BREST Bretagne Handball : le club de hand ball féminin de la pointe de Bretagne.

BREST Bretagne HANDBALL

02.10.17 | Guillaume Marquès : « On est dans les clous »

Sixième du dernier championnat, Chambray a répondu présent pour sa première à ce niveau. Cette année, les filles de Guillaume Marquès seront forcément davantage attendues mais ont selon leur entraîneur déjà réalisé un bon début de championnat en remportant leurs trois premières rencontres avant d’enchaîner les « gros ».

« Quel regard portez-vous sur le début de saison de Chambray ?
- On a fait ce qu’on avait à faire (NDLR : victoires contre Dijon, Toulon et Le Havre). Sur les trois premiers matches, c’était important de prendre les points parce que c’étaient des équipes qui étaient dans notre championnat. On sait que ça va être serré et il ne faut pas se rater quand on a la possibilité de gagner. On est en tout cas dans les objectifs qu’on s’était donnés, on est dans les clous.

- Ce championnat semble encore plus homogène que la saison passée…
- Oui, je pense que ça va être cela toute la saison. Ça va être costaud parce qu’il y a des équipes comme Nice ou Besançon qui vont être très bien. On voit aussi que Fleury arrive à accrocher Nantes par exemple. C’est pour ça qu’on est vraiment contents d’avoir pris des points. Il y aura des surprises tous les week-ends et ça ne va pas être simple tous les jours.

- La saison dernière, certainement au-dessus de vos espérances, a-t-elle servi à bâtir celle-ci ?
- Au-dessus, oui et non. On espérait secrètement quand même se qualifier pour les play-offs. Après, on savait aussi qu’on découvrait et qu’il fallait rester humbles par rapport à ça. On a retiré des leçons de cette première année mais la deuxième est toujours plus compliquée parce qu’on est davantage attendus et connus.

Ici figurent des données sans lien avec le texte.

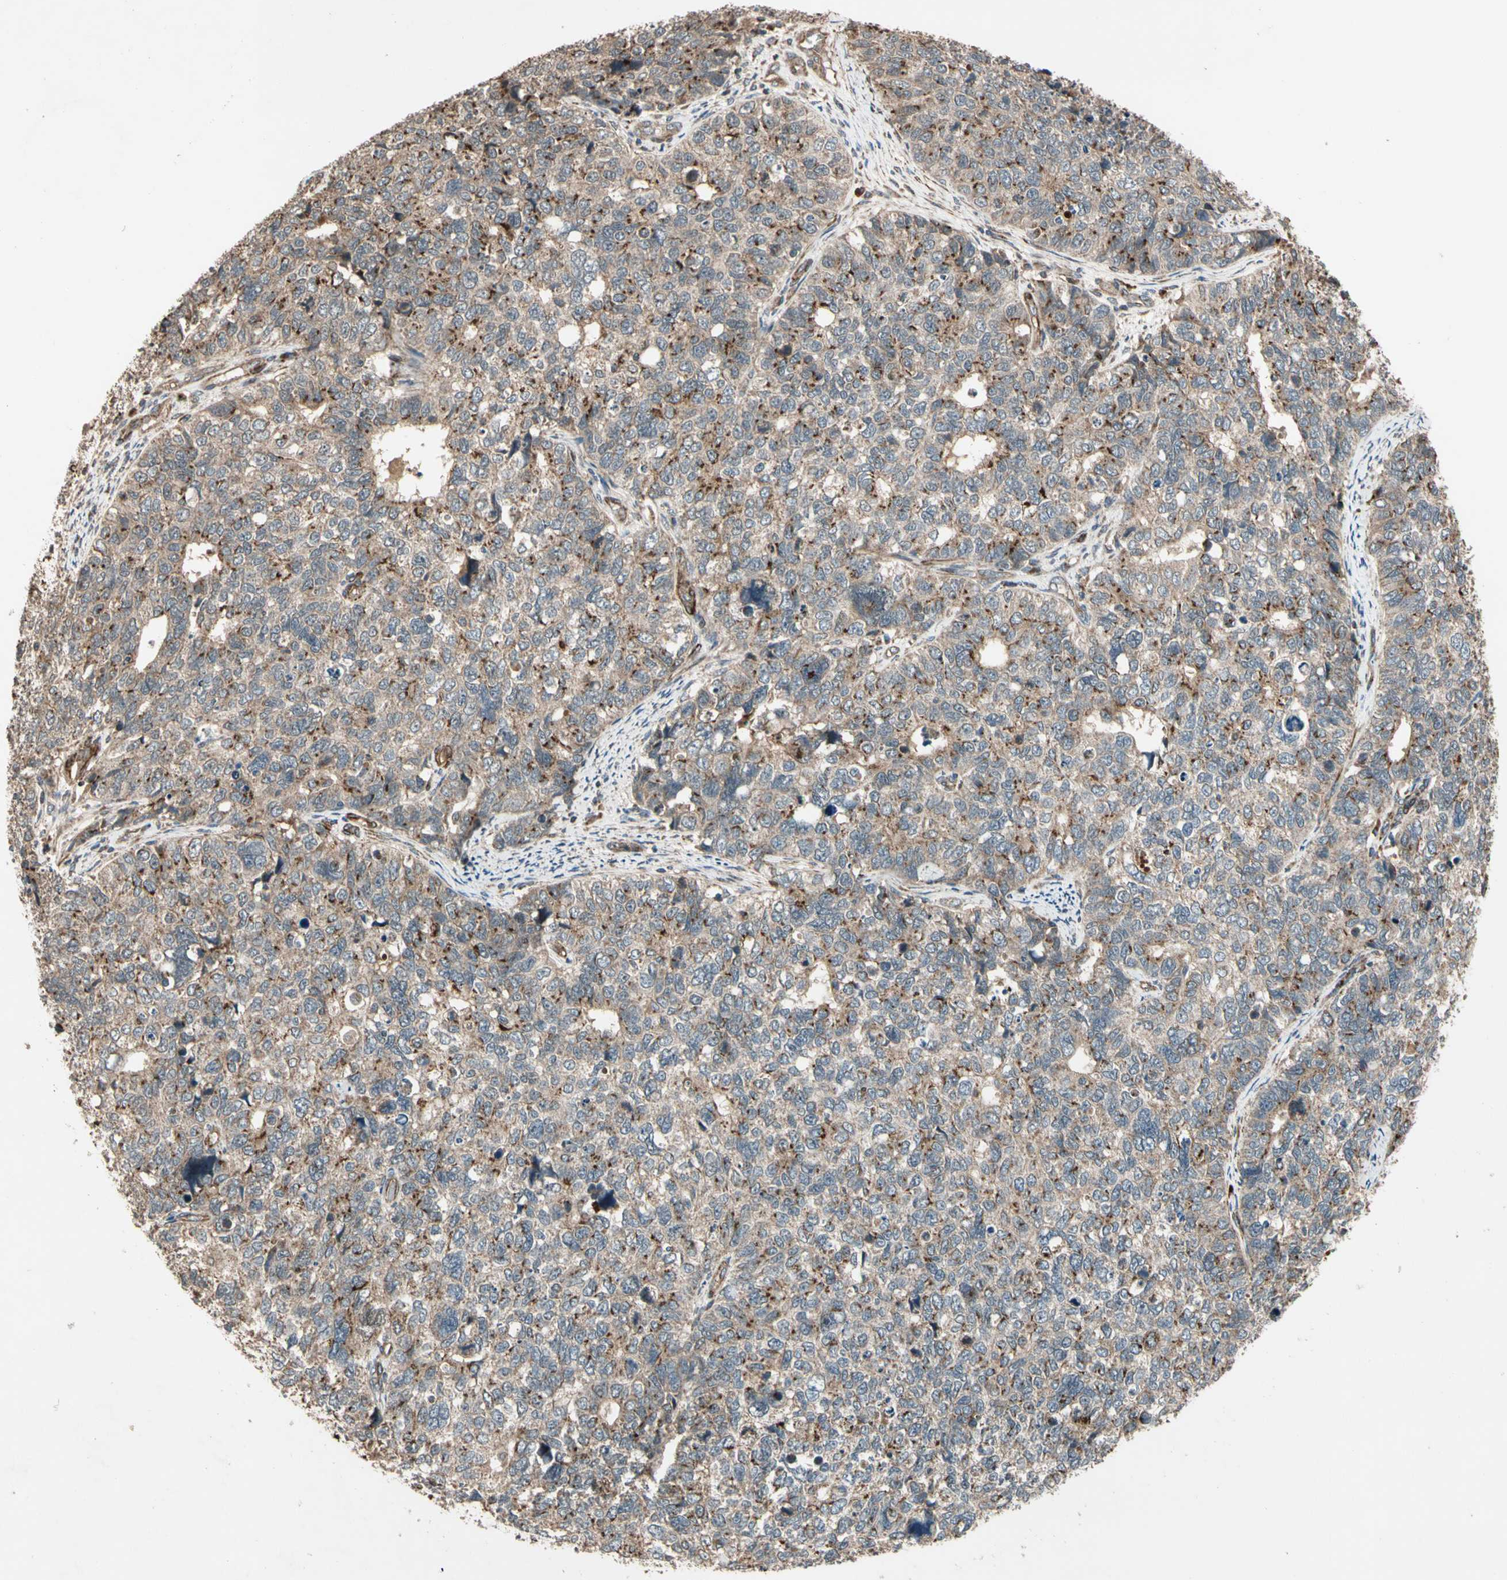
{"staining": {"intensity": "weak", "quantity": ">75%", "location": "cytoplasmic/membranous"}, "tissue": "cervical cancer", "cell_type": "Tumor cells", "image_type": "cancer", "snomed": [{"axis": "morphology", "description": "Squamous cell carcinoma, NOS"}, {"axis": "topography", "description": "Cervix"}], "caption": "Immunohistochemistry histopathology image of neoplastic tissue: human cervical squamous cell carcinoma stained using immunohistochemistry displays low levels of weak protein expression localized specifically in the cytoplasmic/membranous of tumor cells, appearing as a cytoplasmic/membranous brown color.", "gene": "GCK", "patient": {"sex": "female", "age": 63}}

- Comment s’est passé le recrutement ?
- Sur la construction du groupe, on a surtout essayé d’intégrer des joueuses un peu plus dans l’ambition du club, c’est-à-dire dans le moyen terme. On avait beaucoup de filles en fin de carrière et se re-projeter sur trois ans n’avait pas forcément beaucoup de sens pour elles. On voulait des joueuses plus jeunes et ambitieuses quant à l’avenir du club. On est plutôt satisfaits même si on a des blessées (NDLR : Marine Desgrolard et Cassandra Bekono). On a surtout cherché à mettre de la complémentarité et pas de la concurrence sur les postes.

- Le gros danger est-il maintenant de devoir assumer des attentes qui vont forcément être plus importantes que la saison passée ?
- L’objectif pour nous est de faire aussi bien que la saison dernière parce que je pense que c’était bien ce qu’on a fait. Si on arrive à réaliser la même chose, ce sera mieux parce que confirmer est toujours plus compliqué. On n’a pas de pression particulière, on a surtout la volonté de construire dans le temps.

- Contre Brest, c’est la fin d’une série de haute volée pour vous après Issy Paris et Metz…
- On voudra y faire un bon match et que cela nous serve pour la suite. On a fait jeu égal avec Metz pendant une mi-temps et on s’est bien repris à la fin de la partie. L’idée est de faire la même chose à Brest, ce qu’on n’a pas su réaliser à Issy Paris où on s’était trompés en espérant inconsciemment faire quelque chose. Brest, c’est dans la même catégorie que Metz, c’est plus fort que nous clairement. Mais bien sûr que si on peut faire un résultat, on ne s’en privera pas ».